The summits are part of a larger push to reshape the party’s image. Last Wednesday, Yadav appointed mahant Shubham Giri as the working president of the SP’s Uttarakhand unit. While Giri, who lives in an ashram in Haridwar, has previously held organisational roles in the party, including as state secretary, he is seeking an active role in electoral politics and is learnt to have plans to contest the 2027 Uttarakhand Assembly elections.

SP spokesperson and Uttarakhand in-charge Rajendra Chaudhary is the SP’s “respect for all mahants, seers and saints”. His appointment came the same day Yadav accused the BJP government in UP of “humiliating seers” by preventing Shankaracharya Avimukteshwaranand from taking a holy dip in Prayagraj. “We will serve the people with the blessings of Shankaracharya ji and the saints and sadhus,” Yadav said.

Taking a page out of the BJP’s temple politics playbook, Yadav’s wife and SP MP Dimple had consecrated the Kedareshwar Mahadev Temple in his hometown of Etawah in January 2024, coinciding with Prime Minister Narendra Modi leading the consecration ceremony of the Ram Temple in Ayodhya.
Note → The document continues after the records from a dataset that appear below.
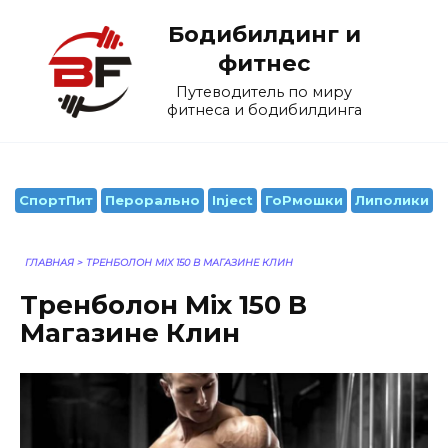
Перейти
Бодибилдинг и
к
содержанию
фитнес
Путеводитель по миру
фитнеса и бодибилдинга
СпортПит
Перорально
Inject
ГоРмошки
Липолики
ГЛАВНАЯ
>
ТРЕНБОЛОН MIX 150 В МАГАЗИНЕ КЛИН
Тренболон Mix 150 В
Магазине Клин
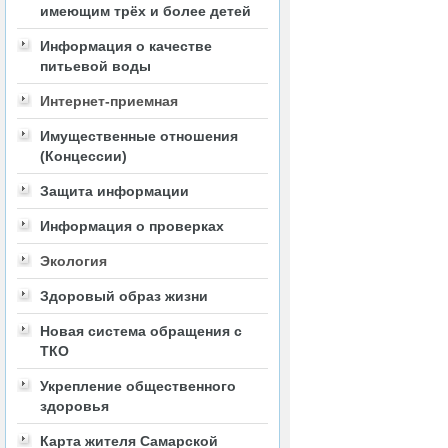
имеющим трёх и более детей
Информация о качестве
питьевой воды
Интернет-приемная
Имущественные отношения
(Концессии)
Защита информации
Информация о проверках
Экология
Здоровый образ жизни
Новая система обращения с
ТКО
Укрепление общественного
здоровья
Карта жителя Самарской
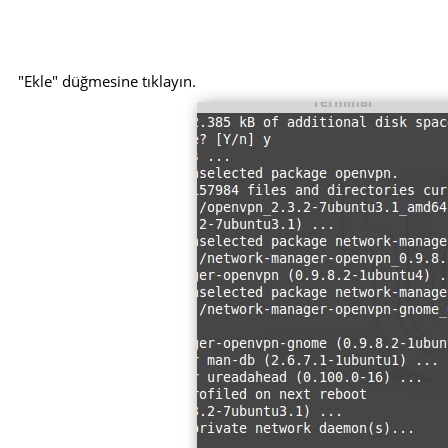
"Ekle" düğmesine tıklayın.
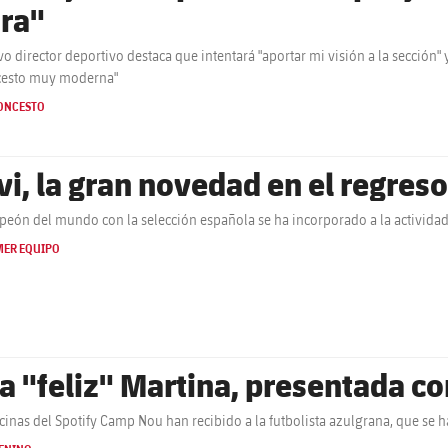
ara"
vo director deportivo destaca que intentará "aportar mi visión a la sección
cesto muy moderna"
ONCESTO
vi, la gran novedad en el regreso
peón del mundo con la selección española se ha incorporado a la actividad
MER EQUIPO
a "feliz" Martina, presentada c
icinas del Spotify Camp Nou han recibido a la futbolista azulgrana, que se 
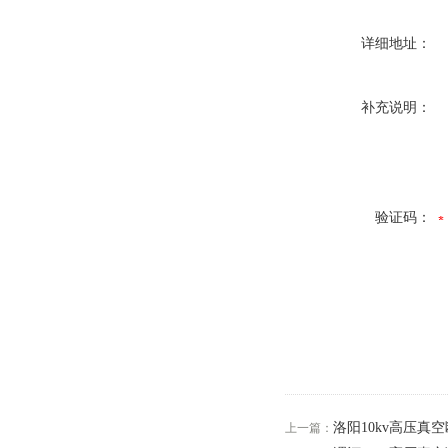
详细地址：
补充说明：
验证码：
洛阳10kv高压真空
上一篇：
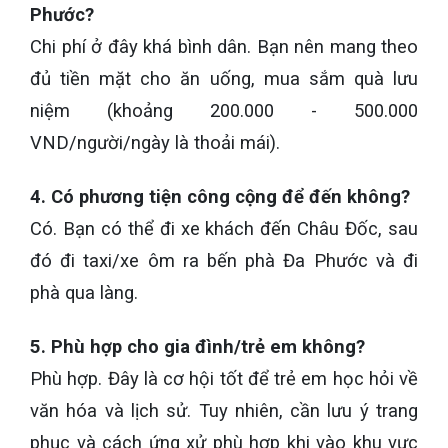
Phước?
Chi phí ở đây khá bình dân. Bạn nên mang theo
đủ tiền mặt cho ăn uống, mua sắm quà lưu
niệm (khoảng 200.000 - 500.000
VND/người/ngày là thoải mái).
4. Có phương tiện công cộng để đến không?
Có. Bạn có thể đi xe khách đến Châu Đốc, sau
đó đi taxi/xe ôm ra bến phà Đa Phước và đi
phà qua làng.
5. Phù hợp cho gia đình/trẻ em không?
Phù hợp. Đây là cơ hội tốt để trẻ em học hỏi về
văn hóa và lịch sử. Tuy nhiên, cần lưu ý trang
phục và cách ứng xử phù hợp khi vào khu vực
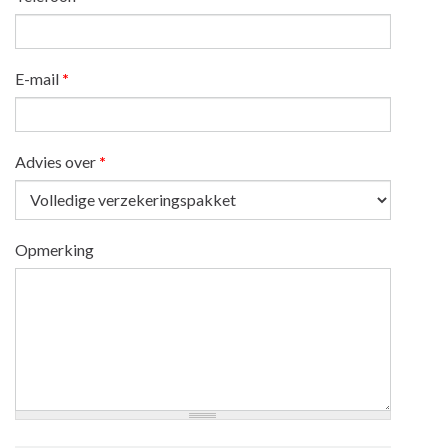
E-mail
*
Advies over
*
Opmerking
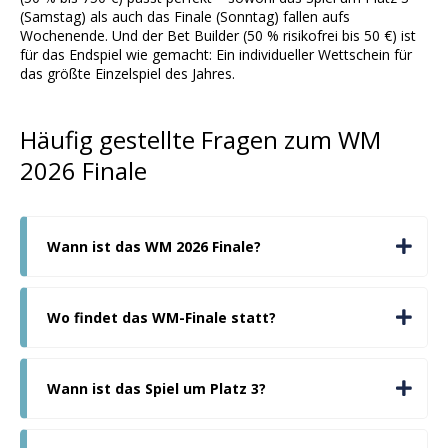
(Samstag) als auch das Finale (Sonntag) fallen aufs
Wochenende. Und der Bet Builder (50 % risikofrei bis 50 €) ist
für das Endspiel wie gemacht: Ein individueller Wettschein für
das größte Einzelspiel des Jahres.
Häufig gestellte Fragen zum WM
2026 Finale
Wann ist das WM 2026 Finale?
Wo findet das WM-Finale statt?
Wann ist das Spiel um Platz 3?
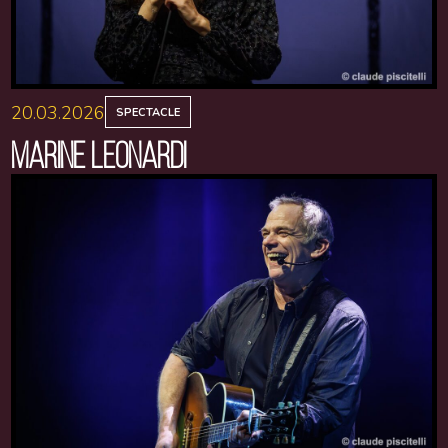
20.03.2026
SPECTACLE
MARINE LEONARDI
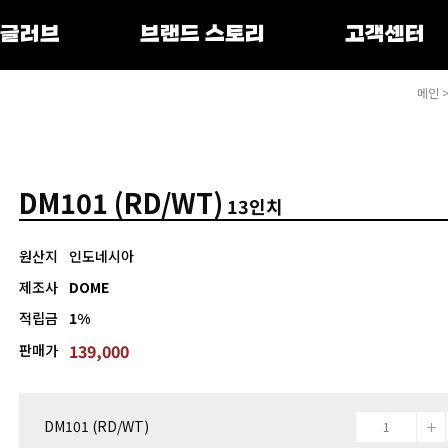
 글러브
브랜드 스토리
고객센터
메인
DM101 (RD/WT)
13인치
원산지
인도네시아
제조사
DOME
적립금
1%
139,000
판매가
DM101 (RD/WT)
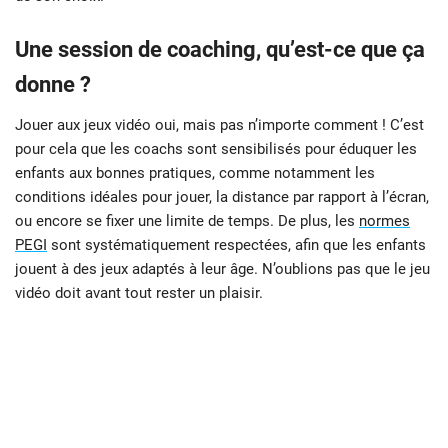
Une session de coaching, qu’est-ce que ça
donne ?
Jouer aux jeux vidéo oui, mais pas n’importe comment ! C’est
pour cela que les coachs sont sensibilisés pour éduquer les
enfants aux bonnes pratiques, comme notamment les
conditions idéales pour jouer, la distance par rapport à l’écran,
ou encore se fixer une limite de temps. De plus, les
normes
PEGI
sont systématiquement respectées, afin que les enfants
jouent à des jeux adaptés à leur âge. N’oublions pas que le jeu
vidéo doit avant tout rester un plaisir.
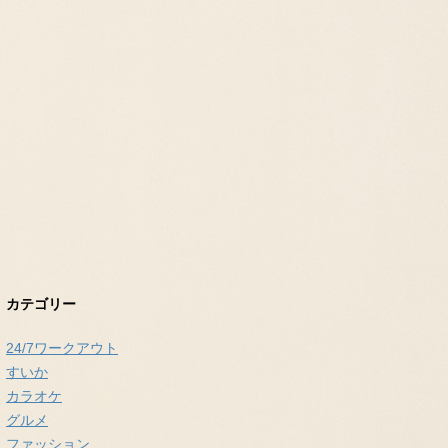
カテゴリー
24/7ワークアウト
すいか
カラオケ
グルメ
ファッション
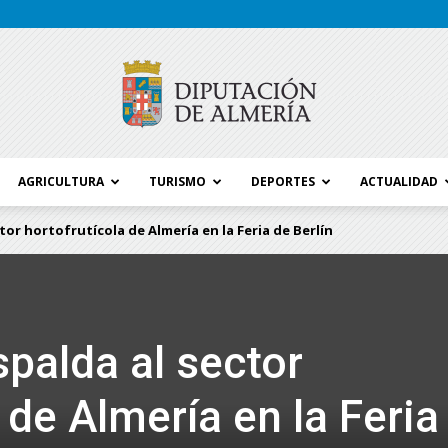
AGRICULTURA
TURISMO
DEPORTES
ACTUALIDAD
Blog
tor hortofrutícola de Almería en la Feria de Berlín
Diputación
spalda al sector
 de Almería en la Feria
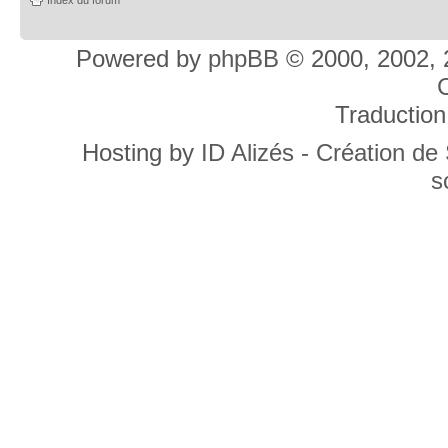
Powered by
phpBB
© 2000, 2002, 
C
Traduction
Hosting by
ID Alizés - Création de
s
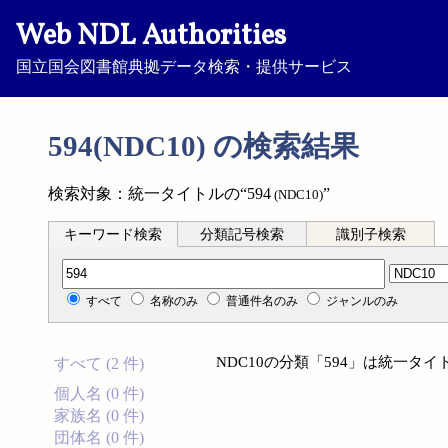
Web NDL Authorities
国立国会図書館典拠データ検索・提供サービス
594(NDC10) の検索結果
検索対象：統一タイトルの“594
”
(NDC10)
キーワード検索
分類記号検索
識別子検索
分類記号検索
すべて
名称のみ
普通件名のみ
ジャンルのみ
NDC10の分類「594」は統一タ
すべて (2 件)
個人名 (0 件)
家族名 (0 件)
団体名 (0 件)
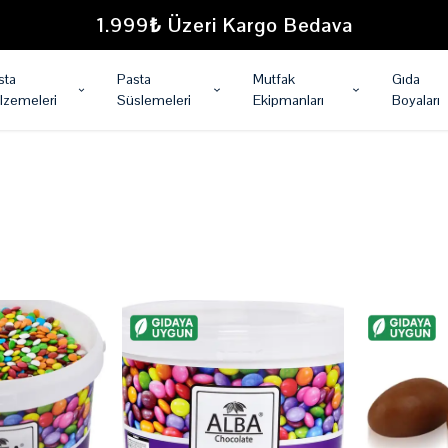
1.999₺ Üzeri Kargo Bedava
sta
Pasta
Mutfak
Gıda
lzemeleri
Süslemeleri
Ekipmanları
Boyaları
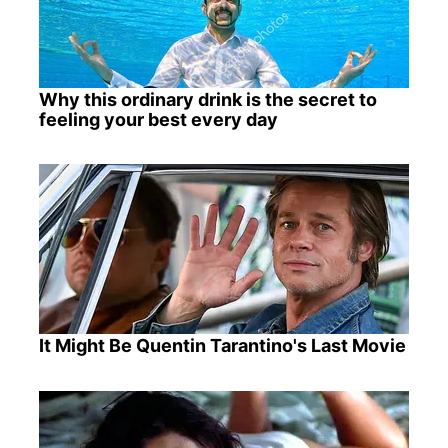
Why this ordinary drink is the secret to
feeling your best every day
It Might Be Quentin Tarantino's Last Movie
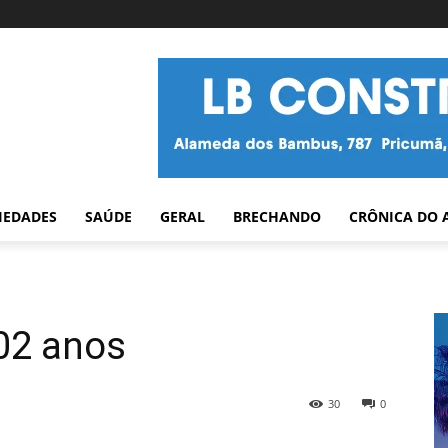
IEDADES
SAÚDE
GERAL
BRECHANDO
CRÔNICA DO 
02 anos
30
0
The Etawah temple, spread across 11 acres in the heart of the Yadav belt and already drawing devotees, is being built by a trust headed by Akhilesh and is expected to be completed this year.

This isn’t Yadav’s first attempt at reshaping the party’s image. Ahead of the 2012 Assembly polls, he publicly sought to distance himself from the party’s anti-English and anti-computer stand after his father Mulayam Singh Yadav, during the 2009 Lok Sabha campaign, spoke against the use of English and computers in education. The party went on to make a pointed effort to highlight its social media and online presence, with references to its youth wing in the Samajwadi Yuvajan Sabha, in the full-page advertisements it published on the occasion of Mulayam’s birthday in 2011. The ads were Akhilesh’s brainchild, and their target audience was youth voters in UP. Whether this tonal shift was among the deciding factors or not, the SP went on to win an outright majority in the 2012 Assembly polls.